Reluctantly I slip into the hallway, past the nurses’ station, down an elevator. The cafeteria is open, staffed by a woman in a hairnet who is doing a word-search puzzle. “Do you sell milkshakes?” I ask.

She glances up. “Nope.”

“How about ice cream?”

“Yeah, but we’re out. Delivery truck comes in the morning.”

She doesn’t seem inclined to help me, and focuses her attention on her puzzle again. “I just had a baby,” I blurt out.

“Wow,” she says flatly. “A medical miracle, in my very own checkout line.”

“Well, my wife had a baby,” I correct. “And she wants a milkshake.”

“I want a winning lottery ticket and Benedict Cumberbatch’s undying love, but I had to settle for this glamorous life instead.” She looks at me as if I’m wasting her time, as if there are a hundred people waiting in line behind me. “You want my advice? Get her candy. Everyone likes chocolate.” She reaches blindly behind her and pulls down a box of Ghirardelli squares. I flip it over, scanning the label.

“Is that all you have?”

“The Ghirardelli’s on sale.”

I flip it over and see the OU symbol—the mark that proves it’s kosher, that you’re paying the Jewish mafia a tax. I put it back on the shelf and set a pack of Skittles down on the counter instead, with two bucks. “You can keep the change,” I tell her.



JUST AFTER SEVEN, the door opens, and just like that I’m on full alert.

Since Davis arrived, Lucille’s been in twice—to check on Brit and the baby, and to see how he was nursing. But this—this isn’t Lucille.

“I’m Ruth,” she announces. “I’m going to be your nurse today.”

All I can think is: Over my dead body.

It takes every ounce of willpower for me to not shove her away from my wife, my son. But security is only a buzzer away, and if they throw me out of the hospital, what good does that do us? If I can’t be here to protect my family, then I’ve already lost.

So instead, I perch on the edge of the chair, every muscle in my body poised to react.

Brit grabs Davis so tightly I think he’s going to start screaming. “Isn’t he a sweetie!” the black nurse says. “What’s his name?”

My wife looks at me, a question in her eyes. She doesn’t want to have a conversation with this nurse any more than she’d have a conversation with a goat or any other animal. But like me, she’s aware that Whites have become the minority in this country and that we’re always under attack; we have to blend in.

I jerk my chin once, so infinitesimally I wonder if Brit will even see it. “His name is Davis,” she says tightly.
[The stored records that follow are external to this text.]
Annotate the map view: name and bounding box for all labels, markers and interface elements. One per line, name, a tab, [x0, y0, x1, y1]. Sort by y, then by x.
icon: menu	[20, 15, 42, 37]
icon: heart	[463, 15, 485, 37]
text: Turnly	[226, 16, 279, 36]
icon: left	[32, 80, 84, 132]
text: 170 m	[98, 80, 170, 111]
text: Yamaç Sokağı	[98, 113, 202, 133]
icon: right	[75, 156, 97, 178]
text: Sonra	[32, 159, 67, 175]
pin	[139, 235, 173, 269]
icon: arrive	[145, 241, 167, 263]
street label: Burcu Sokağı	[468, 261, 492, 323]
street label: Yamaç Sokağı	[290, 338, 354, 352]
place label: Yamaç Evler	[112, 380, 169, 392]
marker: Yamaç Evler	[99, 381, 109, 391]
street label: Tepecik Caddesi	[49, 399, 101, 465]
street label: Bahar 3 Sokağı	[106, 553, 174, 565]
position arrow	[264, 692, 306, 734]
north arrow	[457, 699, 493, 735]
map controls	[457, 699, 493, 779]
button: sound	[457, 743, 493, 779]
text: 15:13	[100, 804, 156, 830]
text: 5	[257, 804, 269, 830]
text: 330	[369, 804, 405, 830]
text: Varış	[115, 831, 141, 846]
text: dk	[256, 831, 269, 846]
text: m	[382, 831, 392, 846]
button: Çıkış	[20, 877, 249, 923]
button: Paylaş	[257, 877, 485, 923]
The nurse moves closer to us, saying something about examining Davis, and Brit recoils. “You don’t have to let go of him,” she concedes.

Her hands start moving over my son, like some kind of crazy witch doctor. She presses the stethoscope against his back and then in the space between him and Brit. She says something about Davis’s heart, and I can barely even hear it, because of the blood rushing in my own ears.